**Exercise prompt**
Locate each line in the data below that includes the word "stomach" and copy those lines out in full.

(Saved data entries)

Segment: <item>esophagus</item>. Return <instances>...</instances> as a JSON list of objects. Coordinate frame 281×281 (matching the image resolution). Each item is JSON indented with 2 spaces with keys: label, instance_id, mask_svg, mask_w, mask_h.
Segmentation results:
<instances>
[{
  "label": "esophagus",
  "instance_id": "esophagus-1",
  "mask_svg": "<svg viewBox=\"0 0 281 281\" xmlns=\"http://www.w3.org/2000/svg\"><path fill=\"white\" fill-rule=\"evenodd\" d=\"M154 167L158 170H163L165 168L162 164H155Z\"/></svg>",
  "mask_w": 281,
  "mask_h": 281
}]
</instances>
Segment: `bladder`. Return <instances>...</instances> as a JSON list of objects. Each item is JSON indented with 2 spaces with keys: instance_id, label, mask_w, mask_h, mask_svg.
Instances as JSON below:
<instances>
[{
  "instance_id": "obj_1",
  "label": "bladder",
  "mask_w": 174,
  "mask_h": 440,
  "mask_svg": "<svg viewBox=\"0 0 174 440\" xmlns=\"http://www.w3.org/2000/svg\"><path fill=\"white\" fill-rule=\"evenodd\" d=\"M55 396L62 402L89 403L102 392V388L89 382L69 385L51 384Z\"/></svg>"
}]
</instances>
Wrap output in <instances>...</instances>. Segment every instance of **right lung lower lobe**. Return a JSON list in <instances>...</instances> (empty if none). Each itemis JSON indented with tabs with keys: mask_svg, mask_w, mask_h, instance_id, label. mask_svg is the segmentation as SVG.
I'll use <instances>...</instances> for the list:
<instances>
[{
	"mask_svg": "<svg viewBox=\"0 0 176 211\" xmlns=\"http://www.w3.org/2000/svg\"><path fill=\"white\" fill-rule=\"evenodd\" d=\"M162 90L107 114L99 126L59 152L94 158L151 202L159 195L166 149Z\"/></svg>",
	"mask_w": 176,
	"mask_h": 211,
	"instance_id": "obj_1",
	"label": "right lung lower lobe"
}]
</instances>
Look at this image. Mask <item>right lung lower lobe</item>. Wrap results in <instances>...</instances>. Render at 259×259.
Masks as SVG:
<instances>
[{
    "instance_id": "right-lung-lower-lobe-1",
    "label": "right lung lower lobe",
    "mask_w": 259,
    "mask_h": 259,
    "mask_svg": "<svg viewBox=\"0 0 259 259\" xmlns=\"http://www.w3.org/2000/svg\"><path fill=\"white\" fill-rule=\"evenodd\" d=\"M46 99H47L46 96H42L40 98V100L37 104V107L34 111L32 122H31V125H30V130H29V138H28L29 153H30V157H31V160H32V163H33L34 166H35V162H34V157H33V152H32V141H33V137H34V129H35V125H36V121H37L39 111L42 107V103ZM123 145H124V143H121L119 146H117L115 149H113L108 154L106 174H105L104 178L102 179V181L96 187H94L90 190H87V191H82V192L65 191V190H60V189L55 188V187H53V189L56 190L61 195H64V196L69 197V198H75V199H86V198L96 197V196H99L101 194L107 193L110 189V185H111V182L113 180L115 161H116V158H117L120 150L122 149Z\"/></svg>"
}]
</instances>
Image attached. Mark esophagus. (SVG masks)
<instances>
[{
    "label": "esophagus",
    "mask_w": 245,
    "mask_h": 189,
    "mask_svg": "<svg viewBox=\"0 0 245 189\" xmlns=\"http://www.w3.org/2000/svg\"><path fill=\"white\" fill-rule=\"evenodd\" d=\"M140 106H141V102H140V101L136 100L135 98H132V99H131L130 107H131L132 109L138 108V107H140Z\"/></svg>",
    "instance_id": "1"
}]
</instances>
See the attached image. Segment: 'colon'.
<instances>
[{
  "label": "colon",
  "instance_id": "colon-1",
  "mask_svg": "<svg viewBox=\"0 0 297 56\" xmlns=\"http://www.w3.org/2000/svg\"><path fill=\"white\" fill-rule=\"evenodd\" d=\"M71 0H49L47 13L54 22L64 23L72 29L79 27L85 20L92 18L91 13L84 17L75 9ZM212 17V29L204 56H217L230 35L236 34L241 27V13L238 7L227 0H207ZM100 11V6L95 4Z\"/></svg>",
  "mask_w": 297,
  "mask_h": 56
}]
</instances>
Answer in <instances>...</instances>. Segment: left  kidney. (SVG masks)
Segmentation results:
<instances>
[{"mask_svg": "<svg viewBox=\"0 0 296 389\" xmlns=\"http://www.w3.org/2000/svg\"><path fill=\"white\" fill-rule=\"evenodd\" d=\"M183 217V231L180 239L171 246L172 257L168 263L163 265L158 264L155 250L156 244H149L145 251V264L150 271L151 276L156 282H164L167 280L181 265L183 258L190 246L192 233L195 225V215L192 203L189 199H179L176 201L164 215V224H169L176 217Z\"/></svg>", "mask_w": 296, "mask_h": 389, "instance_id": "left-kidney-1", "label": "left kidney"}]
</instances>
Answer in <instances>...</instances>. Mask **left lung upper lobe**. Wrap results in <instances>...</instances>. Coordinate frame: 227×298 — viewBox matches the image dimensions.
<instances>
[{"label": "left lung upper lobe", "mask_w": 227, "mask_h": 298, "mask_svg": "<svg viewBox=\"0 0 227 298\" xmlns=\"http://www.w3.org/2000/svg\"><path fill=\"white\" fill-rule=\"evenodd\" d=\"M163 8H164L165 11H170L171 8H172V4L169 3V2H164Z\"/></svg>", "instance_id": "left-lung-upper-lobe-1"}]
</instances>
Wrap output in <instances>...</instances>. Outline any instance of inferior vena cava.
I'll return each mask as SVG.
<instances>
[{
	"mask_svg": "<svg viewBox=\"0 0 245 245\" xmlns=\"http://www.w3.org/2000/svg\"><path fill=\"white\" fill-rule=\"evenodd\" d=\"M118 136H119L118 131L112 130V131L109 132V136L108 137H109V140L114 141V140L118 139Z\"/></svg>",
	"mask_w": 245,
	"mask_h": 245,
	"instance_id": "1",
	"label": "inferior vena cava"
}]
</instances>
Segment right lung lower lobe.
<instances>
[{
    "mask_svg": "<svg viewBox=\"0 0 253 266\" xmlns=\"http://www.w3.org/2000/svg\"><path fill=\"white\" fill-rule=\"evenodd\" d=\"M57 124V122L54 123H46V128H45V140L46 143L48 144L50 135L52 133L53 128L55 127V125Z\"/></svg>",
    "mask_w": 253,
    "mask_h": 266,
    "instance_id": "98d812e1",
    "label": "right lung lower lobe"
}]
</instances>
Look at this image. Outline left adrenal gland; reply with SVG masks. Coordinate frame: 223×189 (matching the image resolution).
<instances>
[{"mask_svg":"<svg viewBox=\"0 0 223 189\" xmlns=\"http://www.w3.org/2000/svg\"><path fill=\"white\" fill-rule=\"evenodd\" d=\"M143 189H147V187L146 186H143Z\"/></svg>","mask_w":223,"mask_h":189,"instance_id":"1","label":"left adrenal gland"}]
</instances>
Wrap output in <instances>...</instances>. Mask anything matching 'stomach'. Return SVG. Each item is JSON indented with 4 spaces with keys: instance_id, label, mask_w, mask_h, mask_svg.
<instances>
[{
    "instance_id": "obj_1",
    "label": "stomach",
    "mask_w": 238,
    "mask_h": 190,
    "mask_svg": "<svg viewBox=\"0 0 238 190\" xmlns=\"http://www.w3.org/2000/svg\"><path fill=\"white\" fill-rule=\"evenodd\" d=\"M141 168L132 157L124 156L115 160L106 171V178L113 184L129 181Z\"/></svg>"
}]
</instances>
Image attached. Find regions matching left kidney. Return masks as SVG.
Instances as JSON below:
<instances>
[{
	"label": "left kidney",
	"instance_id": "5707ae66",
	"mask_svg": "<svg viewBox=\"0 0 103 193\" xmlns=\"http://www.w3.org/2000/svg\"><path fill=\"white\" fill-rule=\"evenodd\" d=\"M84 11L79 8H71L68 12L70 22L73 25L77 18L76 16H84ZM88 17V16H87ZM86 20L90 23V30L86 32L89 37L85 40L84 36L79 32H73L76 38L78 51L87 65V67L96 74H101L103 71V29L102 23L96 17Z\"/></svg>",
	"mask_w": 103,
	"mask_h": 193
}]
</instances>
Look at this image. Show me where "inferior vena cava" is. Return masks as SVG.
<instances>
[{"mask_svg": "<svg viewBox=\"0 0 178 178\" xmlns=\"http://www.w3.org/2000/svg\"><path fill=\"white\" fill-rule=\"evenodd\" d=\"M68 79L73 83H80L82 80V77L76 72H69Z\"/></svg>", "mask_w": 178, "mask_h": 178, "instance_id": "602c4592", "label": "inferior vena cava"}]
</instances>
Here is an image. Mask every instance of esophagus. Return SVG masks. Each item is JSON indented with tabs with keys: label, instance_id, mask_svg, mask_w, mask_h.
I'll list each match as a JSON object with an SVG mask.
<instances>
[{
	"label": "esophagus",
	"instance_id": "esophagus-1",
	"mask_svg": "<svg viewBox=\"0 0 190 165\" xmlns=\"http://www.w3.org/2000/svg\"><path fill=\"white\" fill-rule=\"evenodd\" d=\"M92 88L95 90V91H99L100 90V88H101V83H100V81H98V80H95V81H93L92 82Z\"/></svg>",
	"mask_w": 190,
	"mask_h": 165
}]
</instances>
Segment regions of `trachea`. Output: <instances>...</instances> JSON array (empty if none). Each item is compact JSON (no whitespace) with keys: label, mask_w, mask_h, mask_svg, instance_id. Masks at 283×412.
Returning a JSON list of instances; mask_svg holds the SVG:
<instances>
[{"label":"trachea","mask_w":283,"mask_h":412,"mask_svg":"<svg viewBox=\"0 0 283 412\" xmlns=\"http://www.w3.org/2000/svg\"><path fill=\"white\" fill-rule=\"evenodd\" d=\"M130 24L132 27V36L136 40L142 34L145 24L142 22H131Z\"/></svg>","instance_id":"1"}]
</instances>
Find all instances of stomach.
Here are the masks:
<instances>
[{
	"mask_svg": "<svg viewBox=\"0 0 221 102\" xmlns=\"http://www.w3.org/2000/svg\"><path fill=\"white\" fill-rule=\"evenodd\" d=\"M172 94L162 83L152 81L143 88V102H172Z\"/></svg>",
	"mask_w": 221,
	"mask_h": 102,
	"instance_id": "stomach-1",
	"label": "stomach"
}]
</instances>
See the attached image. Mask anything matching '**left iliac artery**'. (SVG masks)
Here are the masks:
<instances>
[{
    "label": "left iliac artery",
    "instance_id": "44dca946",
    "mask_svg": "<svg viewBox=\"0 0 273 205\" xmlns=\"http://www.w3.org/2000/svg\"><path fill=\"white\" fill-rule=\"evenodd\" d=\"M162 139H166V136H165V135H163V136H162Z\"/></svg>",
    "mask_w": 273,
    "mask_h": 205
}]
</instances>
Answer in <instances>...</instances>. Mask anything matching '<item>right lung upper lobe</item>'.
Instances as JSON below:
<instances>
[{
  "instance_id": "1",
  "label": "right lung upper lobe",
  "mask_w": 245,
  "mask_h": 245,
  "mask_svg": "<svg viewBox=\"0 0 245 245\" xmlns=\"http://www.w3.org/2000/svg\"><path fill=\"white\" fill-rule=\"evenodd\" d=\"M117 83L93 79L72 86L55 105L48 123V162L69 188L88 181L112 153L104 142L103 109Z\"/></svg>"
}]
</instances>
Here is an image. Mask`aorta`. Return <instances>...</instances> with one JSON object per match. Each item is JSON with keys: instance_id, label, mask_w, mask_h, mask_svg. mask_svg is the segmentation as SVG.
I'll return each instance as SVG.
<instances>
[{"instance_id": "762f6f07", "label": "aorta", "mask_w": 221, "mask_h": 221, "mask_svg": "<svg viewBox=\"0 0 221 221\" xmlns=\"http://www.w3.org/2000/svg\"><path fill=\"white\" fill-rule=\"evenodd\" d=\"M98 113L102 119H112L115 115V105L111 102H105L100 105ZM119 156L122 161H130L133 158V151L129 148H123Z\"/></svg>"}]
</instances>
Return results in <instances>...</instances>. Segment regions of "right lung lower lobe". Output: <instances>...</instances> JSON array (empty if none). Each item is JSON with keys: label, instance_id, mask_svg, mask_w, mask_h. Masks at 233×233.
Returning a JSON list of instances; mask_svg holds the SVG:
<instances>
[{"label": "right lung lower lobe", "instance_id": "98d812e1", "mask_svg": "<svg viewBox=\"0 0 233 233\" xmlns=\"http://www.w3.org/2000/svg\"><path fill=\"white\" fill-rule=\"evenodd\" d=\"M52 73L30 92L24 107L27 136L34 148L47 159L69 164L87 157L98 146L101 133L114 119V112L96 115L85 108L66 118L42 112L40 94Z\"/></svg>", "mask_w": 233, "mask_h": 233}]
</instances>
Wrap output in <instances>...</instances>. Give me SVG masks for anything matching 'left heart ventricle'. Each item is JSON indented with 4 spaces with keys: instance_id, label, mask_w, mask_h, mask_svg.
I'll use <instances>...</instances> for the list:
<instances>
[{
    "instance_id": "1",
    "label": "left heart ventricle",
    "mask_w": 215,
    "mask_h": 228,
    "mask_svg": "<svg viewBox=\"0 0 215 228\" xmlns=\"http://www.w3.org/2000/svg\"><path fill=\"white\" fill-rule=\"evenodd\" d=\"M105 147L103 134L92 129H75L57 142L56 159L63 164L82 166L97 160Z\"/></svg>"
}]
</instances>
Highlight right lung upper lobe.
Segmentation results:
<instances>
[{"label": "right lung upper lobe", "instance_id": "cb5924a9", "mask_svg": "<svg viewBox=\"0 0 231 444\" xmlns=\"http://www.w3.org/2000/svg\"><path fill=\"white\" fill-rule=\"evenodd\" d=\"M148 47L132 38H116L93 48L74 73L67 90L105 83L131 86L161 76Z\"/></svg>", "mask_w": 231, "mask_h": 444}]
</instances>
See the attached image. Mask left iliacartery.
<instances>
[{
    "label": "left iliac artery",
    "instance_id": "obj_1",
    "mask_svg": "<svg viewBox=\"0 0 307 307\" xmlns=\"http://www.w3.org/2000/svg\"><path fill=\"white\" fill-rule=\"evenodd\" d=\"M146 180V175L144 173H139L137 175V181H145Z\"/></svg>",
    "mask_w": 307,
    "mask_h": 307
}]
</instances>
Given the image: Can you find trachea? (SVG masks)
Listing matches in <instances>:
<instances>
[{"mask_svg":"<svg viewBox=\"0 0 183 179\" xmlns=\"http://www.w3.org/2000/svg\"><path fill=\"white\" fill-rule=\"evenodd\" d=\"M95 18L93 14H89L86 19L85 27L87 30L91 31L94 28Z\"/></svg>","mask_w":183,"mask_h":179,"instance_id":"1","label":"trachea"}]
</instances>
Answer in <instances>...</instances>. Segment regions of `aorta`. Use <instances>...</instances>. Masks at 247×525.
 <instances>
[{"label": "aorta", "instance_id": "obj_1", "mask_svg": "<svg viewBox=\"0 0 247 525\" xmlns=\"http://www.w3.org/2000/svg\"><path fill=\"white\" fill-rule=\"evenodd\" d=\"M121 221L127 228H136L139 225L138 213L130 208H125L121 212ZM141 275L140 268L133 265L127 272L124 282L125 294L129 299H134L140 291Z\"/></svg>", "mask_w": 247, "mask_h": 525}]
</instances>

**Final answer**
Wrap output in <instances>...</instances>. Mask anything matching 'stomach'. Return SVG. Each item is JSON indented with 4 spaces with keys: instance_id, label, mask_w, mask_h, mask_svg.
    "label": "stomach",
Find all instances of stomach.
	"instance_id": "stomach-1",
	"label": "stomach"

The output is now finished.